Work to complete —
Using the data below, restate exactly every line from the one with "left hip: (519, 519)" up to and including the one with "left eye: (182, 145)". No picture belongs in it.

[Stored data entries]
%%

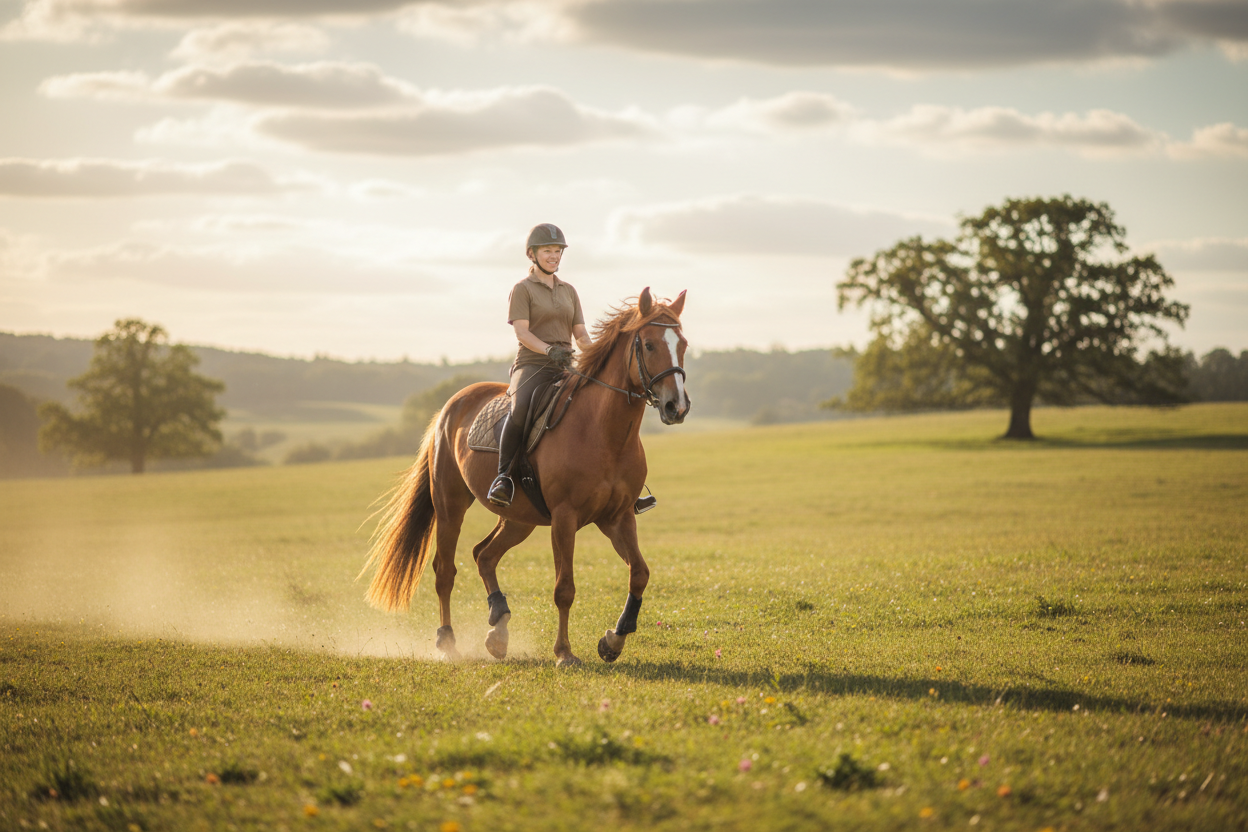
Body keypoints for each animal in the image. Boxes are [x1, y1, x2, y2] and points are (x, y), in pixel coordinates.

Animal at [360, 287, 690, 666]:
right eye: (649, 345)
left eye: (683, 344)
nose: (676, 407)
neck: (604, 431)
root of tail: (451, 405)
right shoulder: (565, 518)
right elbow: (564, 588)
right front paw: (564, 652)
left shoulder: (617, 517)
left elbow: (640, 574)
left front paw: (613, 640)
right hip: (450, 507)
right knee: (445, 571)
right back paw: (448, 641)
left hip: (519, 519)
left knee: (484, 555)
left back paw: (499, 629)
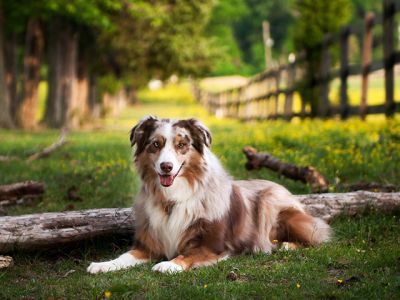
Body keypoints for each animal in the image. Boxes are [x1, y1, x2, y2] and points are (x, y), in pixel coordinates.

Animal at [88, 116, 332, 274]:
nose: (166, 167)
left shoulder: (213, 246)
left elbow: (188, 255)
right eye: (156, 144)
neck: (173, 199)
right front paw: (103, 265)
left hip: (273, 206)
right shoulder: (149, 245)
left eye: (182, 145)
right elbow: (124, 256)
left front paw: (169, 264)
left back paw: (286, 245)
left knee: (318, 237)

%%

Written solution —
left hip: (519, 519)
left knee: (484, 555)
left back paw: (499, 629)
Body keypoints for each animal in the image. Boxes are [x1, y1, x2, y2] and points are (x, y), in pixel coordinates.

Animal at [88, 116, 332, 274]:
nose: (166, 167)
left shoulder: (213, 246)
left elbow: (188, 255)
right eye: (156, 144)
neck: (173, 199)
right front paw: (103, 265)
left hip: (273, 206)
right shoulder: (149, 245)
left eye: (182, 145)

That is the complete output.